There was plenty of doubt surrounding the Cleveland Cavaliers’ chances of remaining competitive in the aftermath of crushing injury blows to Darius Garland and Evan Mobley. It’s gotten to the point where some even think that Donovan Mitchell could end up being a trade candidate. But Jarrett Allen is doing his best to keep the Cavs afloat. In fact, with the Cavs in need of some more “dynamic” play with two of their best players out due to injury, Allen has expanded his game with aplomb.
On Wednesday night, during a 140-101 victory over the hapless Washington Wizards, Allen had one of his best all-around offensive games as a professional. Not only did he carve the team up on the interior and on the glass, finishing with 17 points and 19 rebounds, he also dropped seven dimes, which is one shy from a career-best effort.
And it’s in the way that Jarrett Allen got those assists that was eye-opening.
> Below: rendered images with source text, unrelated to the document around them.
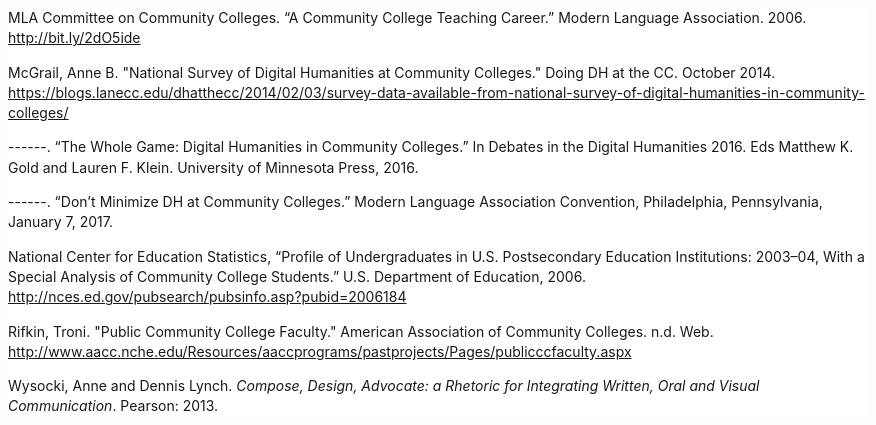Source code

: 
MLA Committee on Community Colleges. “A Community College Teaching Career.” Modern Language Association.  2006. http://bit.ly/2dO5ide

McGrail, Anne B. "National Survey of Digital Humanities at Community Colleges." Doing DH at the CC. October 2014.
https://blogs.lanecc.edu/dhatthecc/2014/02/03/survey-data-available-from-national-survey-of-digital-humanities-in-community-colleges/
 
------. “The Whole Game: Digital Humanities in Community Colleges.” In Debates in the Digital Humanities 2016. Eds Matthew K. Gold and Lauren F. Klein. University of Minnesota Press, 2016.
 
------. “Don’t Minimize DH at Community Colleges.” Modern Language Association Convention, Philadelphia, Pennsylvania, January 7, 2017.
 
National Center for Education Statistics, “Profile of Undergraduates in U.S. Postsecondary Education Institutions: 2003–04, With a Special Analysis of Community College Students.” U.S. Department of Education, 2006. http://nces.ed.gov/pubsearch/pubsinfo.asp?pubid=2006184

Rifkin, Troni. "Public Community College Faculty." American Association of Community Colleges. n.d. Web. http://www.aacc.nche.edu/Resources/aaccprograms/pastprojects/Pages/publicccfaculty.aspx

Wysocki, Anne and Dennis Lynch. _Compose, Design, Advocate: a Rhetoric for Integrating Written, Oral and Visual Communication_. Pearson: 2013.
 
 
 

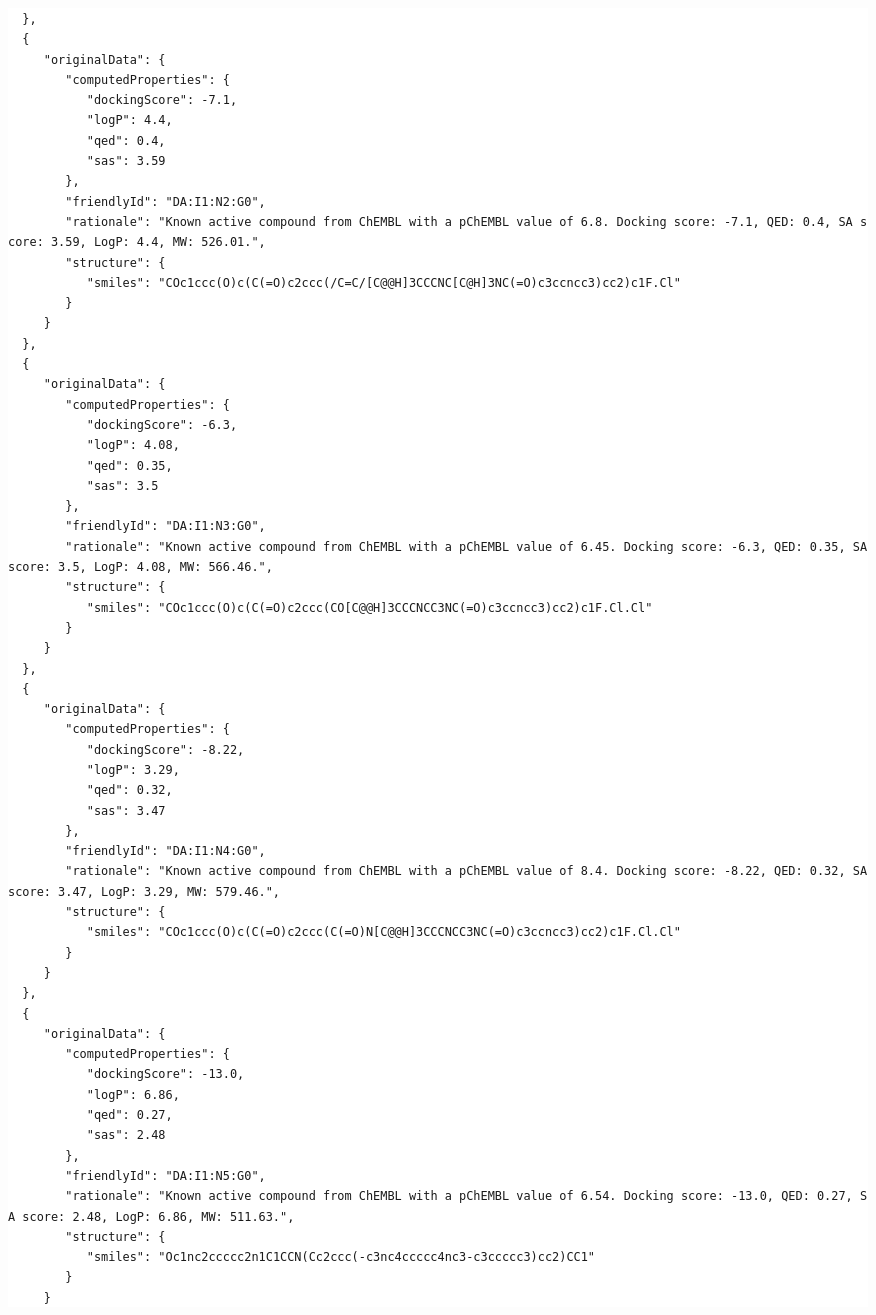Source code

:       },
      {
         "originalData": {
            "computedProperties": {
               "dockingScore": -7.1,
               "logP": 4.4,
               "qed": 0.4,
               "sas": 3.59
            },
            "friendlyId": "DA:I1:N2:G0",
            "rationale": "Known active compound from ChEMBL with a pChEMBL value of 6.8. Docking score: -7.1, QED: 0.4, SA score: 3.59, LogP: 4.4, MW: 526.01.",
            "structure": {
               "smiles": "COc1ccc(O)c(C(=O)c2ccc(/C=C/[C@@H]3CCCNC[C@H]3NC(=O)c3ccncc3)cc2)c1F.Cl"
            }
         }
      },
      {
         "originalData": {
            "computedProperties": {
               "dockingScore": -6.3,
               "logP": 4.08,
               "qed": 0.35,
               "sas": 3.5
            },
            "friendlyId": "DA:I1:N3:G0",
            "rationale": "Known active compound from ChEMBL with a pChEMBL value of 6.45. Docking score: -6.3, QED: 0.35, SA score: 3.5, LogP: 4.08, MW: 566.46.",
            "structure": {
               "smiles": "COc1ccc(O)c(C(=O)c2ccc(CO[C@@H]3CCCNCC3NC(=O)c3ccncc3)cc2)c1F.Cl.Cl"
            }
         }
      },
      {
         "originalData": {
            "computedProperties": {
               "dockingScore": -8.22,
               "logP": 3.29,
               "qed": 0.32,
               "sas": 3.47
            },
            "friendlyId": "DA:I1:N4:G0",
            "rationale": "Known active compound from ChEMBL with a pChEMBL value of 8.4. Docking score: -8.22, QED: 0.32, SA score: 3.47, LogP: 3.29, MW: 579.46.",
            "structure": {
               "smiles": "COc1ccc(O)c(C(=O)c2ccc(C(=O)N[C@@H]3CCCNCC3NC(=O)c3ccncc3)cc2)c1F.Cl.Cl"
            }
         }
      },
      {
         "originalData": {
            "computedProperties": {
               "dockingScore": -13.0,
               "logP": 6.86,
               "qed": 0.27,
               "sas": 2.48
            },
            "friendlyId": "DA:I1:N5:G0",
            "rationale": "Known active compound from ChEMBL with a pChEMBL value of 6.54. Docking score: -13.0, QED: 0.27, SA score: 2.48, LogP: 6.86, MW: 511.63.",
            "structure": {
               "smiles": "Oc1nc2ccccc2n1C1CCN(Cc2ccc(-c3nc4ccccc4nc3-c3ccccc3)cc2)CC1"
            }
         }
Allen was functioning as a playmaking, handoff hub at the top of the key, with the likes of Donovan Mitchell and Max Strus swirling around him like he was Domantas Sabonis. This did not go lost on head coach JB Bickerstaff, as he pointed out how much it frees up the Cavs offense whenever Allen is able to flex his playmaking game.
“It just creates a dynamic where defenses are going to have a hard time making a decision, and then top it off with a big guy who can pass from those spots and now they’re even more on their heels. So it allows you to diversify, but it allows you to just continue to grow and be dynamic,” Bickerstaff said, per Spencer Davies of Sports Illustrated.
Evan Mobley usually fulfills this role for the Cavs, and Darius Garland, when he’s out there, is usually the one commandeering the offense. Simply put, there is a playmaking void for the team, especially when both Caris LeVert and Craig Porter Jr. are coming off the bench, and Jarrett Allen is filling that role with panache.
“If your big guy has the ball and he’s lifted and they have to guard him away from the floor, now you’ve got two-sided action with guys who can create their own shot, who can move without the basketball,” Bickerstaff added.